Copy the items below, replacing "x-axis" with "horizontal axis" and changing nothing else. Leave the pictures out of your copy.

---- SOURCE MATERIAL

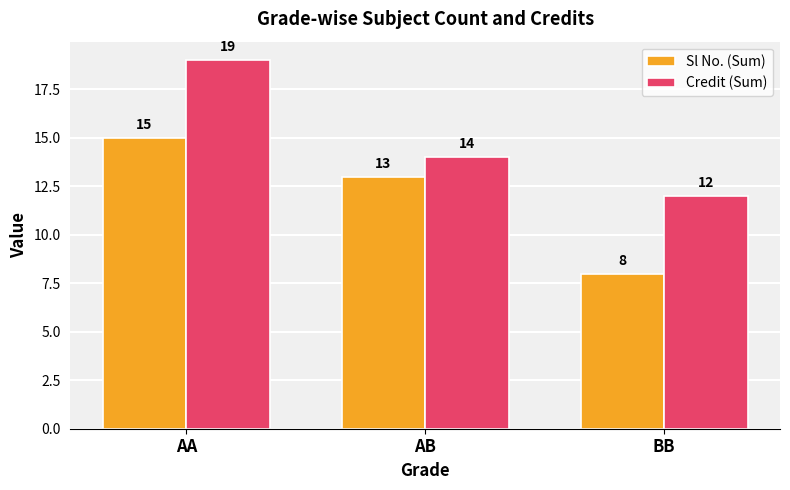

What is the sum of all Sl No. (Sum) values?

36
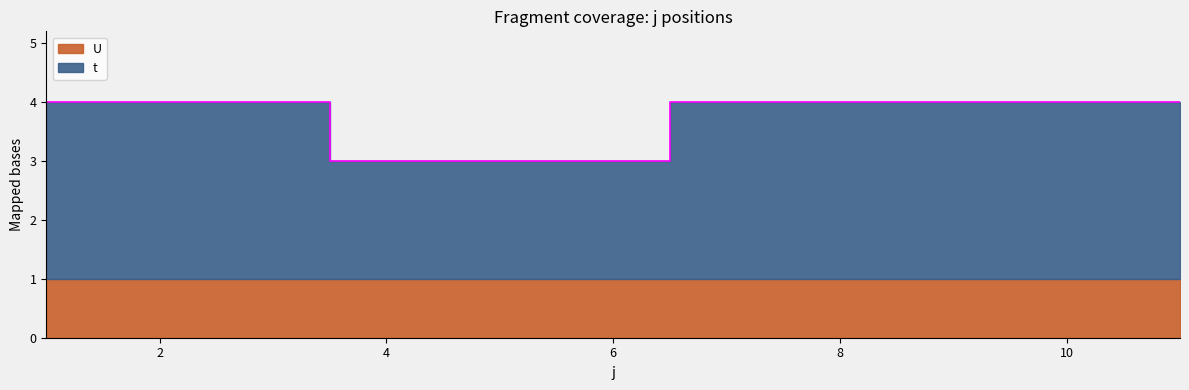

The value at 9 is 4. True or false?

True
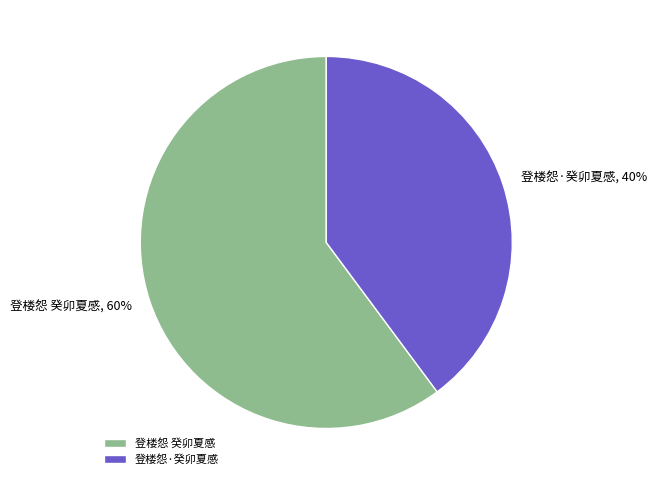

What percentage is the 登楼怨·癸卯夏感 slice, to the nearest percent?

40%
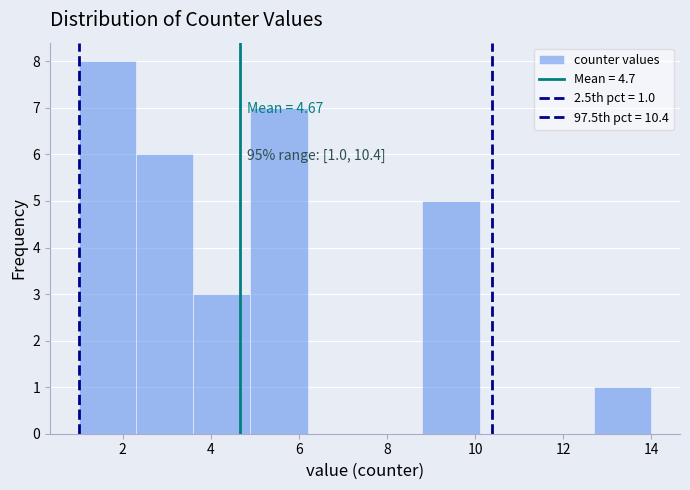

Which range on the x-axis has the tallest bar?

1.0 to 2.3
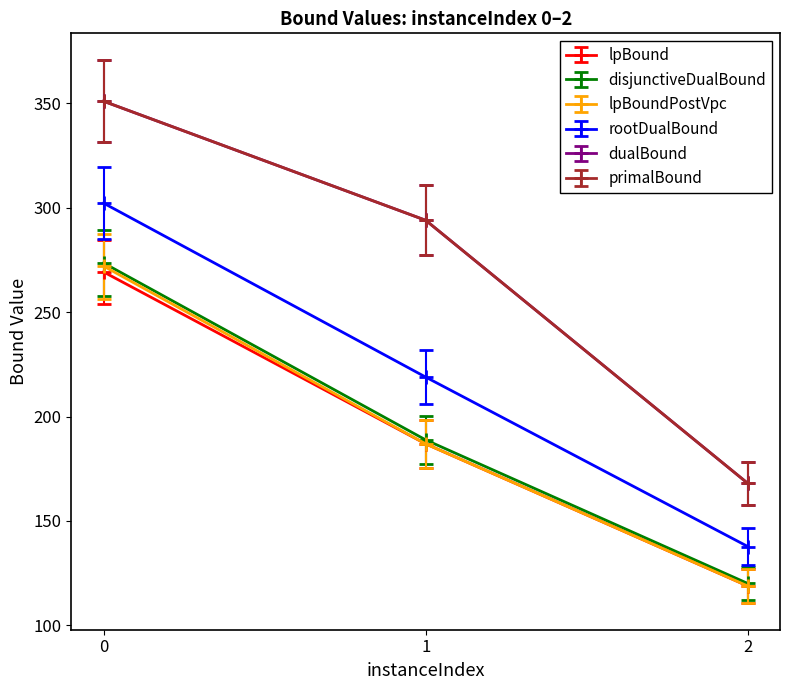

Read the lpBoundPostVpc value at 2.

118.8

--------

YOUR RESPONSE →
What is the sum of all Sl No. (Sum) values?

36

The value at 9 is 4. True or false?

True

What percentage is the 登楼怨·癸卯夏感 slice, to the nearest percent?

40%

Which range on the horizontal axis has the tallest bar?

1.0 to 2.3

Read the lpBoundPostVpc value at 2.

118.8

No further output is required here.